Martin envisions GE playing a key role in using renewable energy resources and software to power autonomous ships from, for example, Singapore to Los Angeles — without any humans aboard the vessels. Such challenges are a big reason why joining GE wasn’t a hard sell.as Microsoft’s cloud business matured he’d been looking for the next big thing. When he connected with GE’s Ruh through a recruiter he knew almost immediately “I wanted to do it.”
Tapping new vertical markets is key
It’s a feeling that many elite engineers working for technology companies are likely to have as they bring horizontal cloud systems to a stable state, according to Forrester Research’s Ted Schadler.
Schadler says top-tier talent is increasingly drawn to vertical automation platforms such as those created by GE and its industrial rivals Siemens and Bosch. Such technologies leverage data analytics, automation and IoT. “There is opportunity for real differentiation at the industry player level and you will see the big giants that get it and move quickly — like GE — and those that lag and struggle to build their platforms,” Schadler says.
Patrick Franklin left Google last October to lead software engineering for GE’s Brilliant Manufacturing unit, where his challenges include determining throughput in a plant’s production and quashing quality defects in real-time.
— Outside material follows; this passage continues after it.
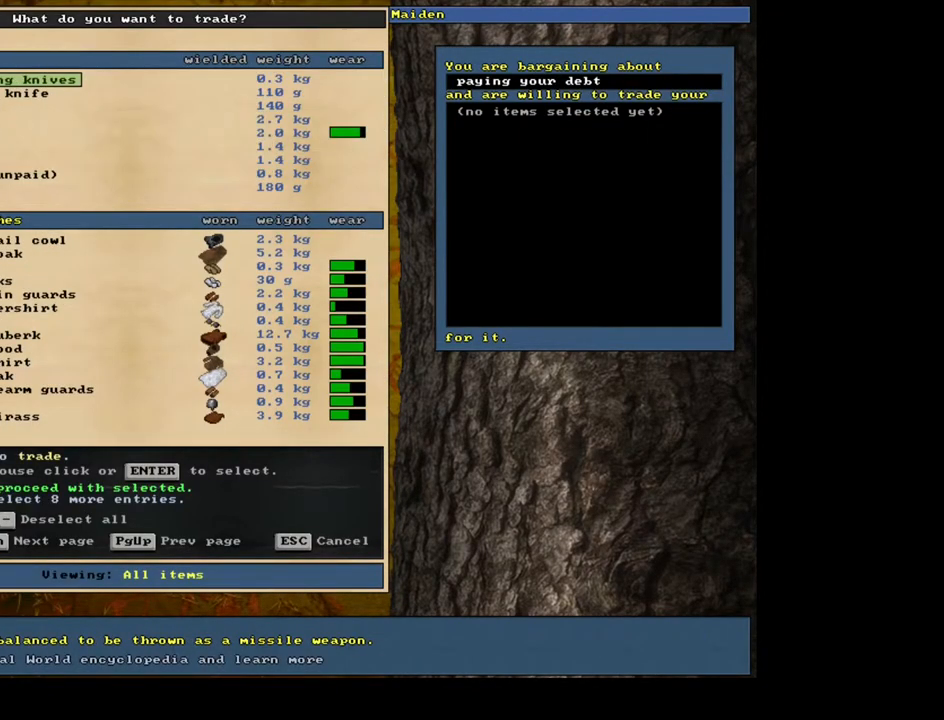
{"keys": [], "mouse": [], "events": [[117, "down", "down"], [150, "down", "up"], [300, "return", "down"], [350, "return", "up"]]}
Franklin, who worked at Amazon before Google, was hooked by one of GE’s holy grails: Connecting automated machines. “Once you realize it’s not a solved problem, it becomes really interesting,” Franklin says.
Franklin said that while he enjoyed Google’s perks, including free food, Ruh and Immelt won him over by outlining the impact he could have on the business, as well as the autonomy to do the job. To help with this endeavor, Franklin is looking to double his staff from 500 to roughly 1,000 engineers in 2017.
“There’s also an absolute commitment to this space,” Franklin says. “Jeff [Immelt] gets it — certainly Bill [Ruh] gets it.”
GE’s success is a double-edged sword, though perhaps not an unwelcome one for a company that appreciates competition. The publicity machine hawking GE’s software chops, coupled with the fact that it isn’t bashful about hiring engineers from tech companies, means it can no longer poach in stealth mode. In fact, Waldo says that technology companies are now targeting GE’s engineers. “It’s like, ‘uh oh, we’ve arrived,’” Waldo says. “People now want our talent.”
The cutthroat competition for talent has also forced GE to look beyond Silicon Valley, Ruh says. It’s one of the reasons it moved its headquarters from Fairfield, Conn., to Boston, whose concentration of universities makes it a prime hunting ground for new blood. “The world is changing and we’ve got to go where the talent is,” Ruh says. In addition to California, Massachusetts and New York, GE is trying to identify concentrations of talent in other cities, Ruh says.
Consultants from Deloitte to McKinsey posit that successful digital transformations are led from the top. Ruh attributes GE’s recent software successes to Immelt’s willingness to constantly learn and adjust to market forces on the fly.
“It does require that the Jeff Immelt and [the rest of the C-suite] sell the message even better than I do because they believe the idea of the mission cannot be underrepresented,” Ruh says. “We’re at a time when that mission has become clearer to everyone and the company is behind it.”